I can’t answer all objections, but here are some :- A magical teleportation device infers communication at faster than light speed. You cannot argue for and against faster than light communication.

The swapping twins trick is one of two things, either synchronisation between fast moving FRs, or instantaneous transportation, neither of which are allowed.

Yes the gyroscopes register the rotation of the chest, but the Earth is rotating, and the 1G on Earth, when looked at from another FR, goes from +1G to -1G and back again in 24 hours. That assymetry is not noticed and does not affect anything on Earth, so it does not affect anything for the man on the rocket.

“The turning around will lead to observable effects; effectively, he changes inertial frames.” He is in a closed chest, he has no reference points, he does not know he has turned round.

The phrase “construction of the clock” was used by Einstein to mean identical clocks ie they keep identical time and stay synchronised when in the same environment. (That is simplified, for the full explanation read what Einstein has to say).

Moving clocks in the Earth’s atmosphere do indeed undergo a time dilation effect, but is this caused by pure velocity or by other effects such as the local gravitational field? The Hafele-Keating experiment was seriously flawed.

I notice no references to either Einstein’s adress to the Prussian Acadamy of Sciences, or to Tom Van Flandern’s page. Does anybody care to comment?

The point is: one inertial reference frame, in which the observer back on Earth is stationary, describes his motion at all times. The same is not true for the moving observer. In the case of constant velocity, we need at least two: one going at the speed v away from the Earth, the other going at speed -v back towards Earth. The case involving acceleration needs an infinite succession of reference frames, starting at one stationary with respect to the Earth, then one moving at an infinitesimal velocity dv, then one moving at an infinitesimally higher velocity dv + dv, and so on, up to one moving at velocity v, where the deceleration begins, and you need an infinitesimally slower frame v - dv, then a yet slower one, until you are again ‘at rest’ wrt Earth, when you begin accelerating back towards Earth, starting with a reference frame moving at -dv, and so on, until you move towards Earth at -v, then once again start to slow down, i.e. going to a reference frame -v + dv, and so on, until you arrive stationary wrt Earth at v = 0. These frames have to be integrated over; the conclusion, however, is of course the same as it is in the (unphysical) case where you approximate the whole thing using only two frames of reference.

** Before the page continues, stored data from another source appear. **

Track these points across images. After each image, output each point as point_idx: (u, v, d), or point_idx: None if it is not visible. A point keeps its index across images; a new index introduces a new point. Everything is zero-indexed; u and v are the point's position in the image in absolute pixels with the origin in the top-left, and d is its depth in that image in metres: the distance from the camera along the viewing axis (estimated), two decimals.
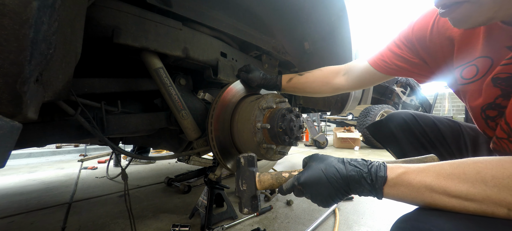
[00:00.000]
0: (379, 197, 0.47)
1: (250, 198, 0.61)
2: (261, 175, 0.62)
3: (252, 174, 0.62)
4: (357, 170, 0.48)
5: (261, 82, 1.05)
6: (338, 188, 0.49)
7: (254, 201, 0.62)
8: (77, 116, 0.74)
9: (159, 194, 1.89)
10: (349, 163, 0.50)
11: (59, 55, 0.47)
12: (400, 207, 1.58)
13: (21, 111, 0.37)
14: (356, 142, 4.52)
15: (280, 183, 0.59)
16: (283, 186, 0.58)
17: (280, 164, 3.06)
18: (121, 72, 1.12)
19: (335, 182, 0.49)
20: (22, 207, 1.67)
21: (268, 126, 0.91)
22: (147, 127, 1.03)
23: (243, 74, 1.07)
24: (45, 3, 0.36)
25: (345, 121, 5.91)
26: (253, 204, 0.62)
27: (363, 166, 0.48)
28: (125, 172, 0.99)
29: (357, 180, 0.47)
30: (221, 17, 1.14)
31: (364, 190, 0.48)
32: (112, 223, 1.37)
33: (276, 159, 1.04)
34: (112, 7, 0.80)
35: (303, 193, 0.54)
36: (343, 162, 0.51)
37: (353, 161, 0.51)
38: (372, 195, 0.48)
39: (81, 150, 4.63)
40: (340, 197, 0.50)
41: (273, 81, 1.06)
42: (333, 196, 0.50)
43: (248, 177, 0.62)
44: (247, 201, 0.61)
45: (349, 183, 0.48)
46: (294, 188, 0.55)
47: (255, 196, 0.61)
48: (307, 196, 0.54)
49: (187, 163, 1.15)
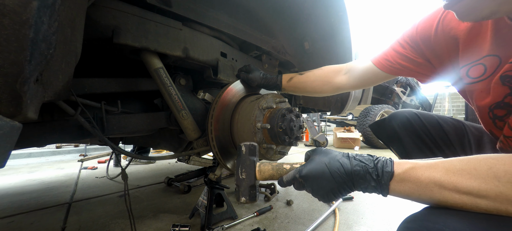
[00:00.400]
0: (384, 194, 0.45)
1: (249, 188, 0.60)
2: (261, 165, 0.61)
3: (252, 163, 0.61)
4: (363, 165, 0.46)
5: (261, 82, 1.05)
6: (341, 183, 0.47)
7: (252, 190, 0.60)
8: (77, 115, 0.74)
9: (159, 194, 1.89)
10: (354, 157, 0.49)
11: (59, 55, 0.47)
12: (401, 207, 1.58)
13: (21, 111, 0.37)
14: (356, 142, 4.52)
15: (281, 175, 0.58)
16: (284, 178, 0.56)
17: None
18: (121, 72, 1.12)
19: (338, 176, 0.47)
20: (22, 207, 1.67)
21: (268, 126, 0.91)
22: (147, 127, 1.03)
23: (243, 74, 1.07)
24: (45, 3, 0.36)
25: (345, 121, 5.91)
26: (251, 193, 0.60)
27: (368, 161, 0.47)
28: (125, 172, 0.99)
29: (362, 175, 0.46)
30: (221, 17, 1.14)
31: (369, 186, 0.46)
32: (112, 223, 1.37)
33: (276, 159, 1.04)
34: (112, 7, 0.80)
35: (304, 187, 0.53)
36: (348, 157, 0.49)
37: (358, 155, 0.49)
38: (377, 191, 0.46)
39: (81, 150, 4.63)
40: (343, 193, 0.49)
41: (274, 81, 1.05)
42: (336, 191, 0.48)
43: (248, 166, 0.61)
44: (245, 190, 0.60)
45: (353, 178, 0.47)
46: (294, 181, 0.54)
47: (253, 186, 0.60)
48: (308, 190, 0.52)
49: (187, 163, 1.15)
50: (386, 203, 1.61)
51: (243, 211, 1.49)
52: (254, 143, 0.65)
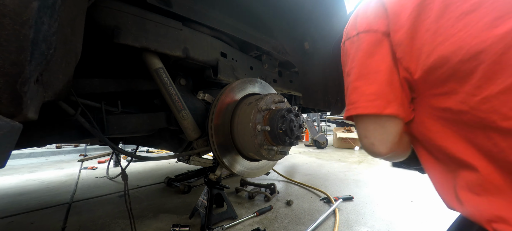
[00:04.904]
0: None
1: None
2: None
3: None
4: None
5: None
6: None
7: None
8: (77, 116, 0.74)
9: (159, 194, 1.89)
10: None
11: (59, 56, 0.47)
12: (401, 207, 1.58)
13: (21, 112, 0.37)
14: (356, 142, 4.52)
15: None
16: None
17: (279, 163, 3.06)
18: (121, 72, 1.12)
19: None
20: (22, 207, 1.67)
21: (268, 128, 0.91)
22: (147, 127, 1.03)
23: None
24: (46, 4, 0.36)
25: (345, 121, 5.91)
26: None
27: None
28: (125, 172, 0.99)
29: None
30: (221, 17, 1.14)
31: None
32: (112, 223, 1.37)
33: (277, 159, 1.04)
34: (112, 7, 0.80)
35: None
36: None
37: None
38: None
39: (81, 150, 4.63)
40: None
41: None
42: None
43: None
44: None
45: None
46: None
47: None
48: None
49: (187, 163, 1.15)
50: (386, 203, 1.62)
51: (243, 211, 1.49)
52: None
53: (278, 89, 1.61)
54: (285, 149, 1.04)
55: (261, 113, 0.95)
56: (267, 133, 0.94)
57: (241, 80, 1.13)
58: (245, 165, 1.13)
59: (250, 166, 1.15)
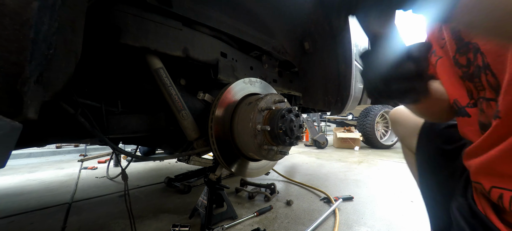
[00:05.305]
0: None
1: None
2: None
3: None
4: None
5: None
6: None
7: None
8: (77, 116, 0.74)
9: (159, 194, 1.89)
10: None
11: (60, 56, 0.48)
12: (401, 207, 1.58)
13: (22, 112, 0.37)
14: (356, 142, 4.52)
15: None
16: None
17: (279, 163, 3.06)
18: (121, 72, 1.12)
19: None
20: (22, 207, 1.67)
21: (268, 128, 0.91)
22: (147, 127, 1.03)
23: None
24: (46, 4, 0.36)
25: (345, 121, 5.90)
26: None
27: None
28: (125, 172, 0.99)
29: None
30: (221, 17, 1.14)
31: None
32: (112, 223, 1.37)
33: (278, 159, 1.04)
34: (112, 7, 0.80)
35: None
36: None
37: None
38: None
39: (81, 150, 4.63)
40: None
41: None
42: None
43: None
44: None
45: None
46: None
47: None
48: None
49: (187, 163, 1.15)
50: (386, 203, 1.62)
51: (243, 211, 1.49)
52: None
53: (278, 89, 1.61)
54: (285, 149, 1.04)
55: (261, 113, 0.96)
56: (267, 133, 0.94)
57: (241, 80, 1.13)
58: (245, 165, 1.13)
59: (250, 166, 1.16)
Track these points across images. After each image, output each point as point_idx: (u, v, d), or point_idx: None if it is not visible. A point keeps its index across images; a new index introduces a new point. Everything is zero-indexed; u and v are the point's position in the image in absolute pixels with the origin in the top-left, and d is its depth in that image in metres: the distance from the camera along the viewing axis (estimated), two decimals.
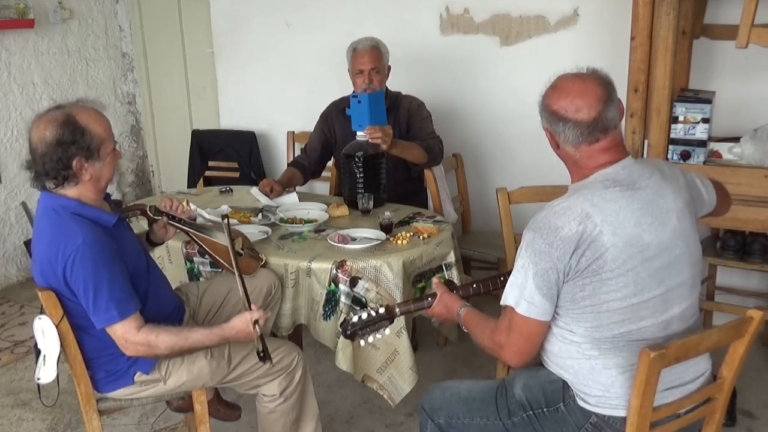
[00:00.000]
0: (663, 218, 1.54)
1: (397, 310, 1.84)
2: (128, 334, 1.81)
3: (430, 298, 1.85)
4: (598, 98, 1.53)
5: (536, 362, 1.73)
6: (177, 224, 2.18)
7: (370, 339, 1.84)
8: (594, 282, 1.49)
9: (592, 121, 1.53)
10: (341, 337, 2.25)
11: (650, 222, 1.51)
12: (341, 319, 2.27)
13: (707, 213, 1.80)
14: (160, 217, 2.16)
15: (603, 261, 1.47)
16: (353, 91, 3.07)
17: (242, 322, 1.87)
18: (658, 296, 1.52)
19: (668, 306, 1.54)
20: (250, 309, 1.88)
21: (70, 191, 1.86)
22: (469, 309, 1.77)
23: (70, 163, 1.80)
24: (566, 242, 1.48)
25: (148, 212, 2.15)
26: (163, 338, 1.84)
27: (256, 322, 1.85)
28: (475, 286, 1.90)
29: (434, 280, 1.92)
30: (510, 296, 1.56)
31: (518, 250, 1.57)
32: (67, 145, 1.79)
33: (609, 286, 1.49)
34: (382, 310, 1.83)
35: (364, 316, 1.82)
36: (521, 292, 1.53)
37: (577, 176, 1.62)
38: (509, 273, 1.91)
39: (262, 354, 1.85)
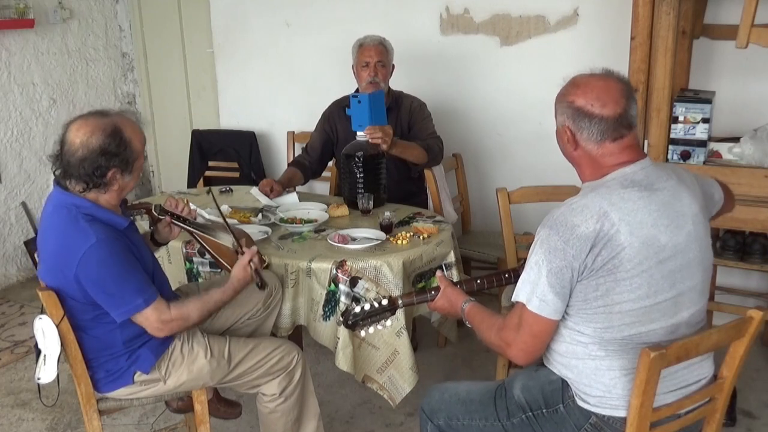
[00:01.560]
0: (679, 221, 1.53)
1: (400, 301, 1.85)
2: (163, 314, 1.88)
3: (433, 292, 1.84)
4: (622, 94, 1.54)
5: (536, 362, 1.73)
6: (180, 223, 2.19)
7: (371, 330, 1.84)
8: (608, 282, 1.48)
9: (617, 117, 1.53)
10: (341, 327, 2.25)
11: (667, 224, 1.51)
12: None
13: (716, 212, 1.81)
14: (164, 216, 2.17)
15: (619, 260, 1.46)
16: (355, 90, 3.08)
17: (241, 269, 2.05)
18: (670, 299, 1.52)
19: (678, 309, 1.54)
20: (242, 251, 2.07)
21: (89, 194, 1.86)
22: (474, 304, 1.75)
23: (107, 172, 1.82)
24: (583, 240, 1.46)
25: (153, 211, 2.16)
26: (191, 308, 1.95)
27: (250, 261, 2.04)
28: (479, 281, 1.89)
29: (438, 273, 1.90)
30: (522, 293, 1.54)
31: (532, 247, 1.55)
32: (110, 155, 1.81)
33: (623, 286, 1.48)
34: (384, 302, 1.83)
35: (367, 306, 1.82)
36: (533, 289, 1.51)
37: (592, 176, 1.59)
38: (513, 269, 1.91)
39: (259, 284, 2.09)
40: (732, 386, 1.60)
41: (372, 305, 1.82)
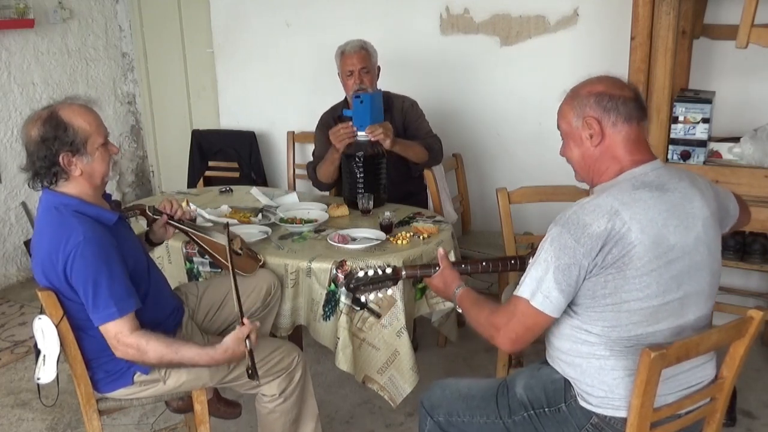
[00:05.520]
0: (689, 223, 1.53)
1: (403, 272, 1.87)
2: (121, 334, 1.80)
3: (438, 267, 1.86)
4: (628, 86, 1.61)
5: (540, 361, 1.73)
6: (176, 223, 2.19)
7: (372, 297, 1.86)
8: (617, 279, 1.48)
9: (636, 97, 1.58)
10: (342, 296, 2.26)
11: (676, 224, 1.51)
12: (341, 319, 2.27)
13: (731, 225, 1.81)
14: (159, 216, 2.17)
15: (629, 258, 1.46)
16: (355, 92, 3.07)
17: (234, 341, 1.87)
18: (677, 300, 1.52)
19: (685, 311, 1.54)
20: (242, 323, 1.88)
21: (69, 189, 1.86)
22: (467, 289, 1.77)
23: (57, 159, 1.81)
24: (594, 239, 1.47)
25: (147, 211, 2.16)
26: (153, 345, 1.82)
27: (247, 337, 1.86)
28: (484, 263, 1.90)
29: (440, 251, 1.88)
30: (526, 288, 1.53)
31: (541, 244, 1.55)
32: (50, 141, 1.80)
33: (632, 285, 1.48)
34: (389, 270, 1.85)
35: (370, 272, 1.84)
36: (538, 285, 1.51)
37: (607, 175, 1.60)
38: (520, 256, 1.91)
39: (249, 371, 1.86)
40: (732, 386, 1.60)
41: (376, 271, 1.84)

By both, of course. A simpler demonstration is given by moving elementary particles, for instance myons: they are produced in the upper atmosphere, and live for around 2.2 microseconds; this would allow them to travel about 660 m, if they traveled at lightspeed (which they don’t, of course). So, none of them would be detected at ground level. Yet, we do in fact detect myons at ground level – due to relativistic time dilation, their high speed means that they get to ground level such that less than 2.2 microseconds have elapsed on their internal clocks.

What, in particular, do you feel needs to be commented on?

In the above post, ‘myons’ should be ‘muons’, of course – I accidentally used the German word.

It doesn’t matter that the asymmetry isn’t noticed by the man, the universe doesn’t care about the threshold of human perception. What matters is that the two situations are a s y m m e t r i c, and that the effects of the twin “paradox” can be wholly explained by SR.

And unless you want to argue for the impossibility of making clocks of the same construction, synchronizing clocks between moving reference frames is no problem. I make three clocks, move them to appropriate starting points for the time swapping scenario, and then interchange information about their state at the appropriate points in space. We can even run both space ships at 1G if that makes you happy. Travel time for leaving and returning will end up shorter than time measured for the “stationary” observer.

If your problem is “fast moving frames” we can run the experiment with lower speeds and shorter distances, all we need is clock accuracy.